Passage to read:
↓↓↓
Four horses or mules, 75 cents.

Loaded wagon or Sled Carriage or Sleigh drawn by;
One horse or mule, 20 cents Two horses, mules or oxen, 60 cents Every additional horse mule or ox, 5 cents Each cord of firewood, 62½ cents

Single Horse and Rider, 15 cents Horse, mule, or donkey without a rider, 8 cents Foot passenger, 3 cents.

However, in 1850, word came that Robert Wilson, toll collector for the CVRR Bridge, allowed cattle and other stock to pass for a lesser toll than the rates the two companies had agreed upon in 1847. Naturally, the Camelback lost substantial business. The end result proved extremely profitable for both companies. On November 6, 1850, an agreement was signed that the CVRR would be paid quarterly an annual sum of $5,000 for the next ten years to ban all pedestrian, stock and wheeled traffic from its bridge and demote itself entirely to locomotive travel. Both companies enjoyed this transaction so much that it extended long past the original expiration date of 1860.

Defending The Capital

Harrisburg, with a population of fourteen thousand in the 1860 census, had certainly seen its share of war by the early summer of 1863. Three days after Fort Sumter had surrendered and the war broke out in mid-April 1861, Camp Curtin was established. It soon became the largest training camp in the North.
↑↑↑
Available data:
↓↓↓
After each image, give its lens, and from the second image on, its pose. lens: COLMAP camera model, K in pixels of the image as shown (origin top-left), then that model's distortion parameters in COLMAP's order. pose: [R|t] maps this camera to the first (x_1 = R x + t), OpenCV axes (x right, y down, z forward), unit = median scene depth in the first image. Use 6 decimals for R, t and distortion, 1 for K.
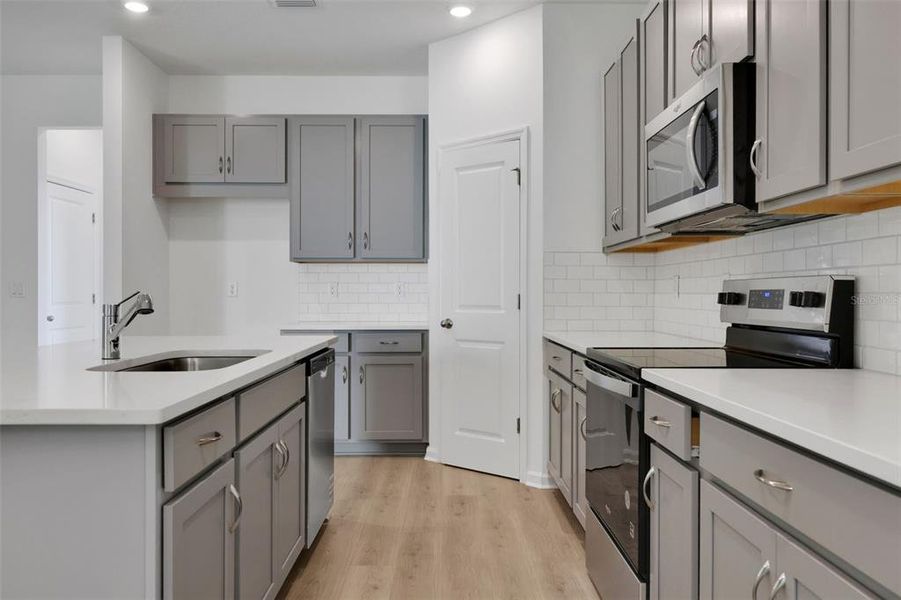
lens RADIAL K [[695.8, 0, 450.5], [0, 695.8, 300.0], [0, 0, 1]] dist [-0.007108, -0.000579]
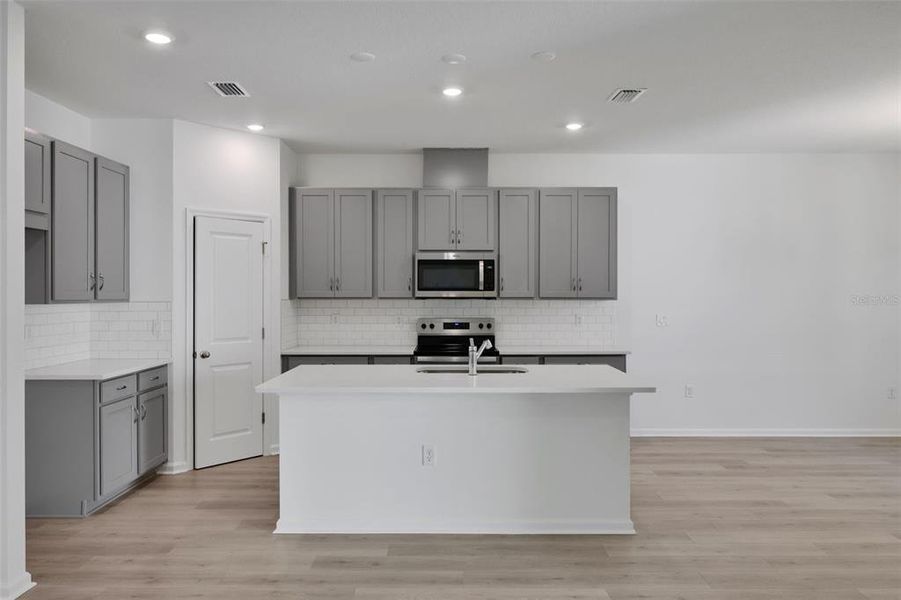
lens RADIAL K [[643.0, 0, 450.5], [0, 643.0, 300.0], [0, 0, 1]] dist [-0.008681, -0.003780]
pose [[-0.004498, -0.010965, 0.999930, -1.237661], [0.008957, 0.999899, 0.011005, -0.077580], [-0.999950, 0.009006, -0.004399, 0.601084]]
↑↑↑
Activity:
Decide whether each statement agrees with the bridge toll passage, answering yes or no and quoting the words that settle it.
1. A foot passenger paid a toll of 3 cents.
2. Under the agreement signed on November 6, 1850, the CVRR was to be paid for five years.
3. Camp Curtin was established three days after Fort Sumter surrendered.
Answer from the bridge toll passage alone and leave the lines aside.

Answer to the problem:
1. Yes: "Foot passenger, 3 cents."
2. No: "an annual sum of $5,000 for the next ten years"
3. Yes: "Three days after Fort Sumter had surrendered and the war broke out in mid-April 1861, Camp Curtin was established."